How did you start working in this medium?
I didn’t get there by degrees. I have a bachelor’s in math and a master’s in library science, but I’ve always been interested in art, and I was always making things. In the ’90s, we were living in Pasadena and after an earthquake, our fireplace was damaged. I had seen pictures in a magazine where someone had decorated their fireplace with broken tile; I said, “I could do that.” And I did. I used broken tile because I didn’t know how to cut tile. I would break it with a hammer or drop it in the driveway. This was pre-internet so I eventually went to the library and read books about mosaics; little by little I decided to see if I could try and make it as a professional artist. I’m 60 years old, and I’m still trying!
Were you artistic as a child?
I grew up in Russia, or rather the Soviet Union. I left when I was 12, and I haven’t been back; so I guess technically I’ve never been to Russia. Even as a kid, you learned not to say things you weren’t supposed to say. Not to repeat anything your parents said. You were always somehow careful. Once I came here, I realized how drab it had been. I was always very attracted to things that were colorful. Everything there was all gray and brown. We lived in cities, so there wasn’t a lot of nature and even the trees managed to be dusty and gray. It was limiting in its way. But I would always draw and make things out of whatever materials I could find. It wasn’t like you could go to the store and buy tons of materials. I used found objects, stuff from the streets and the playground. I would make clothes for my dolls. I would make paper dolls and paper cities. Because we had so few things, we were forced to be much more creative.
What’s your process like?
Like any kind of artwork, I have an idea and sometimes I’ll make it the next week, sometimes I’ll carry around the idea for months or years, marinating in my head. Once I’m actually ready to make it, I do some sketching and see what it looks like outside of my head. On a basic rectangular board, I’ll sketch it and get a general layout. I’ll start cutting glass and attach it to the backing. It sometimes takes its own direction once I start. Sometimes materials suggest something, or it just takes a turn and goes somewhere I wasn’t expecting.
How long does it take to complete a piece?
Depends on the size and complexity. A few days for something small, or months for a bigger piece. My studio is in my garage, so I’ve taken over half the garage at least with shelves and tables and things. I have a small kiln I use to make fused glass pieces for the mosaics. Glass melts at 1500 degrees Fahrenheit, so you can layer special colored glass and it will melt together. I’ll usually make faces or houses or butterflies or flowers to include in the mosaic. So they’re like tiny little mosaics that are fused together and layered. And those go into the big mosaic.

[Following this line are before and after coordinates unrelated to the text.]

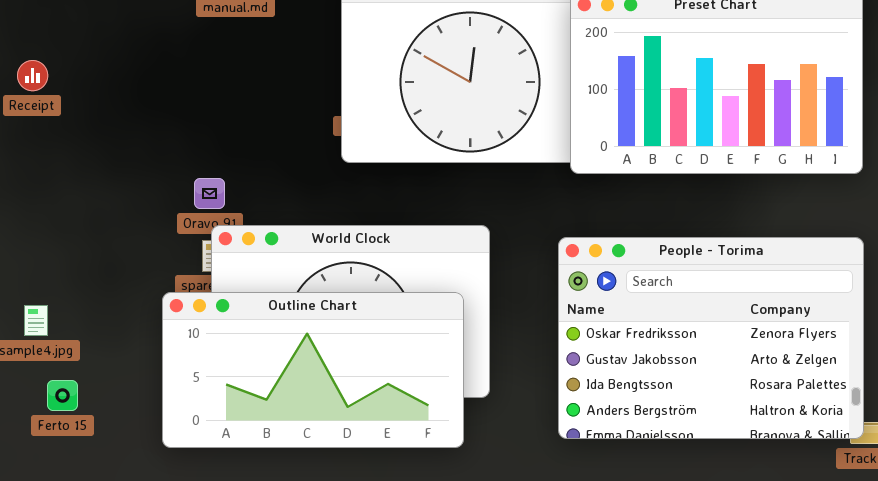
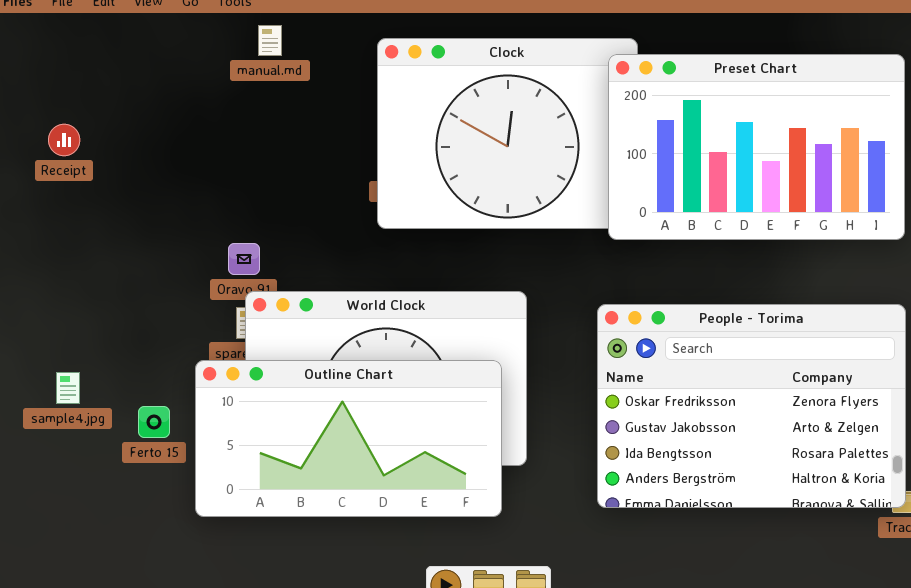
Ferto 15: [47,380,78,411] -> [138,406,170,438], moved

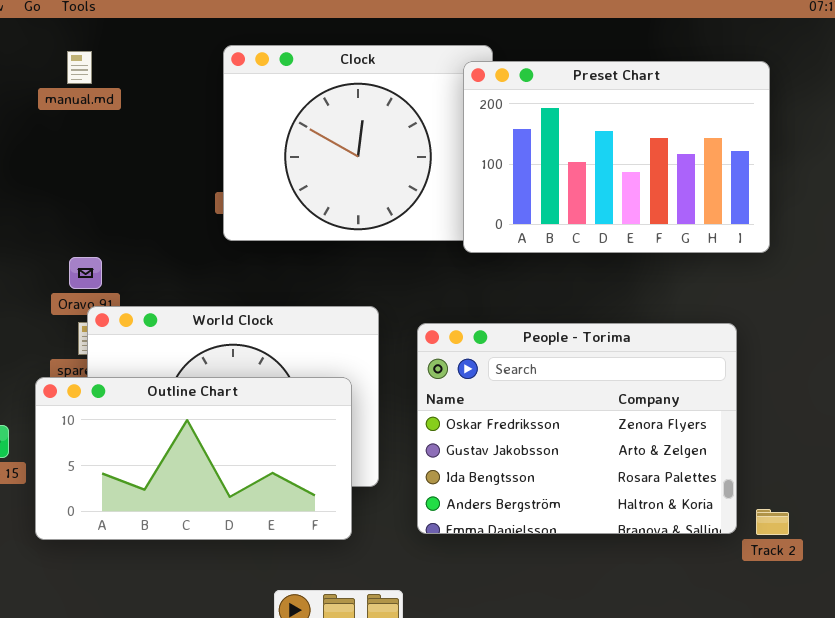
manual.md: [258,25,282,56] -> [67,51,92,84], moved
People - Torima: [597,304,906,508] -> [417,323,737,534], moved

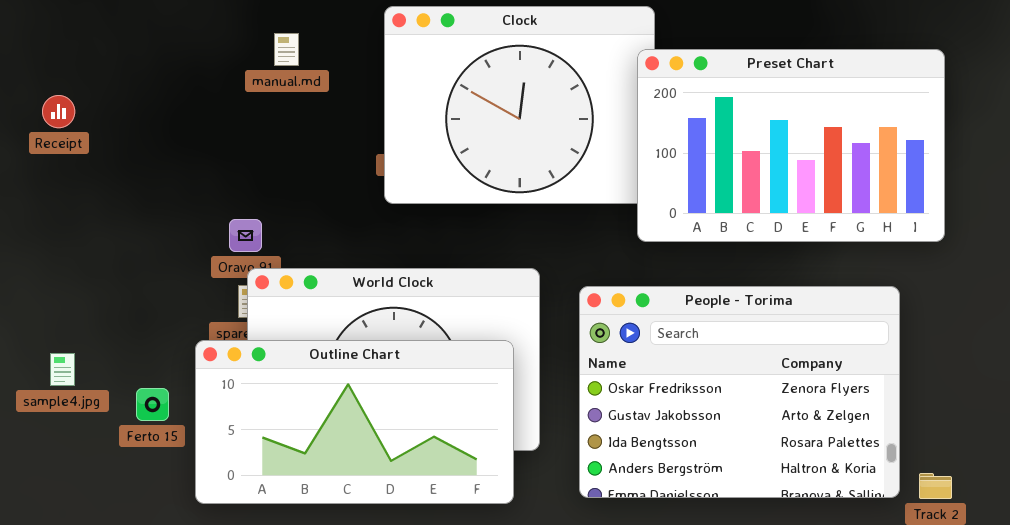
manual.md: [67,51,92,84] -> [274,33,299,66], moved
Preset Chart: [463,61,770,253] -> [637,49,945,242], moved

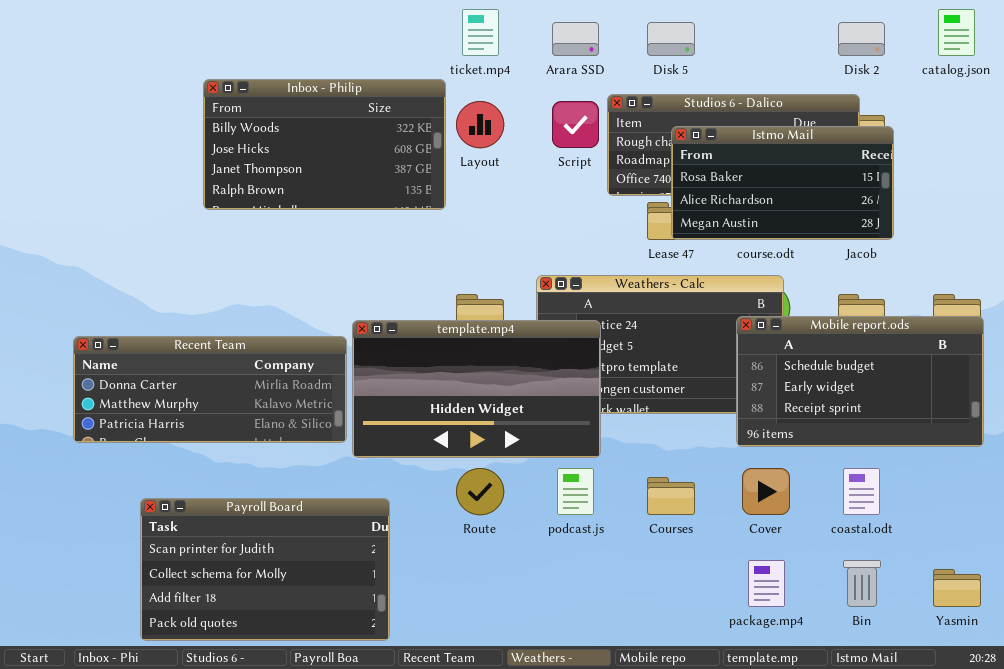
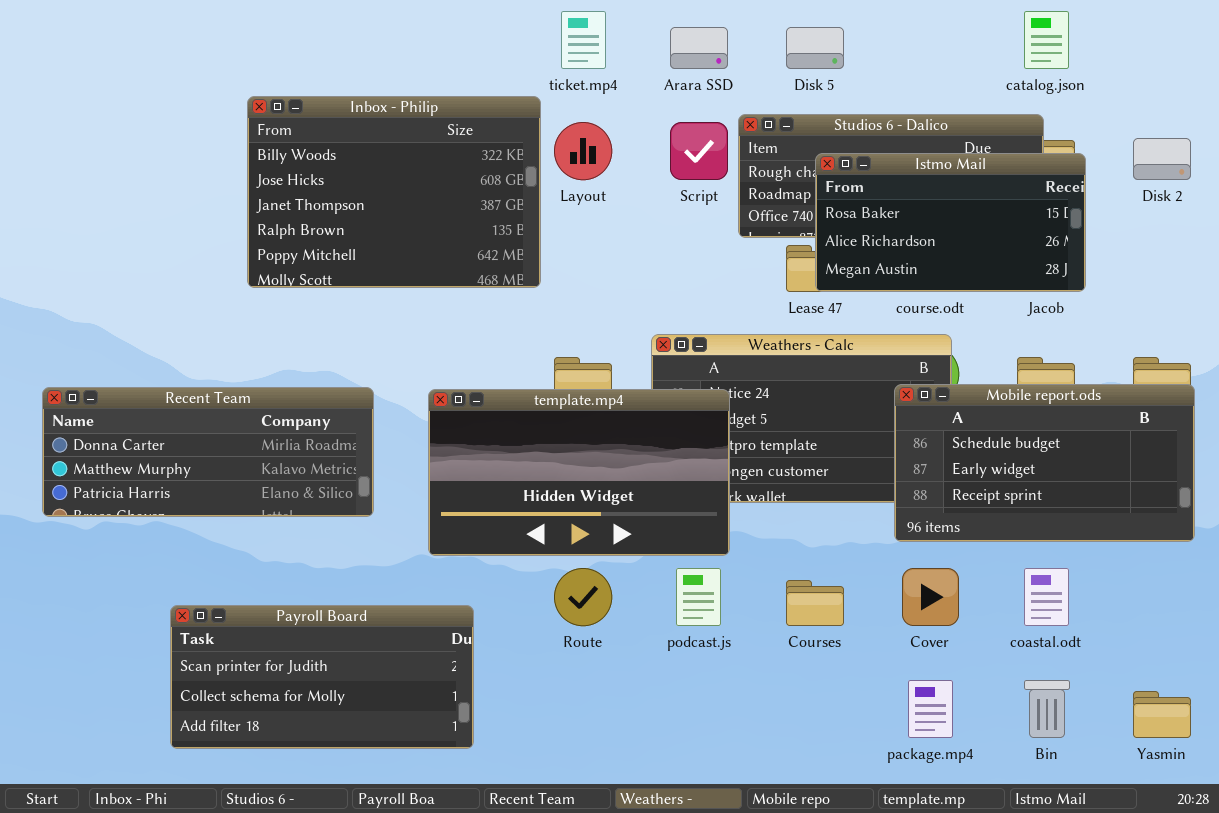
catalog.json: [938,9,975,56] -> [1024,11,1069,69], moved
Disk 2: [838,22,885,56] -> [1133,138,1191,180], moved
Inbox - Philip: [203,79,446,210] -> [247,96,541,288], resized
Recent Team: [73,336,347,443] -> [42,387,374,517], moved
Payroll Board: [140,498,390,641] -> [170,605,474,749], resized

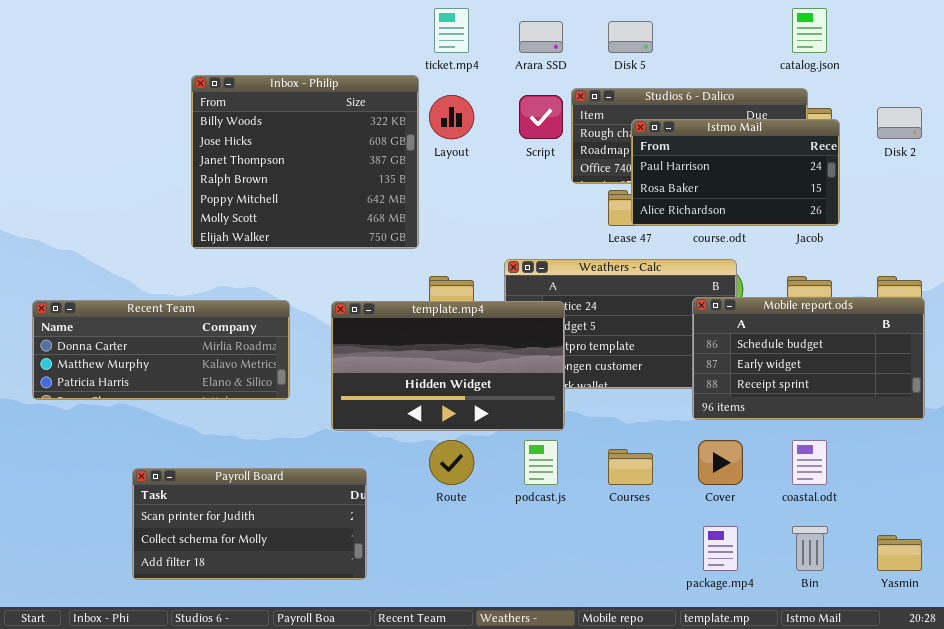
Inbox - Philip: [247,96,541,288] -> [191,75,419,249], resized
Istmo Mail: [815,153,1086,292] -> [631,119,840,226], scrolled up 1 row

Does that also add texture to the piece?
It can. Most of my mosaics have some sort of element of texture. Different heights and feels. I like setting something smooth like glass or mirror next to something rough like stone.
Some of your pieces even have iPhones embedded into them. What gave you the idea for that?
I did a series of pieces that used computer chips, and I would combine them with something floral so that it’s kind of technology versus nature. There’s always the tension because on the one hand, I love technology. Thanks to the internet, I can look at mosaics from all over the world. On the other hand, I absolutely hate technology because it’s soul-killing at times. When my family convinced me to join the 21st century and get an iPhone, I had the idea. Adam and Eve are reaching for the apple, but it’s an Apple iPhone. They’re taking the first selfie.
Do you also do art installations?
I did a wall at the CHOC floor at Mission Hospital in Mission Viejo, and I’ve done a few at other children’s hospitals such as in Santa Barbara, where I did a childlike view of the pier with colorful boats and buildings.
What kind of pieces can we expect to see at Sherman Library & Gardens?
They have 30-some-odd pieces, mostly with some connection to nature or things that would look nice in a natural setting. A lot of flowers and butterflies, including one very large butterfly, which will be installed in such a way so that people can stand in front of it and take pictures with the wings behind them. That one has about a 6-foot wingspan.
You’ve made a lot of butterflies over the years. Why are they special to you?
Butterflies have somehow always been popping up somewhere in whatever medium I’ve worked in. This is just the perfect medium for butterflies because it’s so colorful. I even made a fused glass butterfly collection and put them in little frames on my wall. Not only are they beautiful but they provide a lovely symbolism. They can really symbolize anything.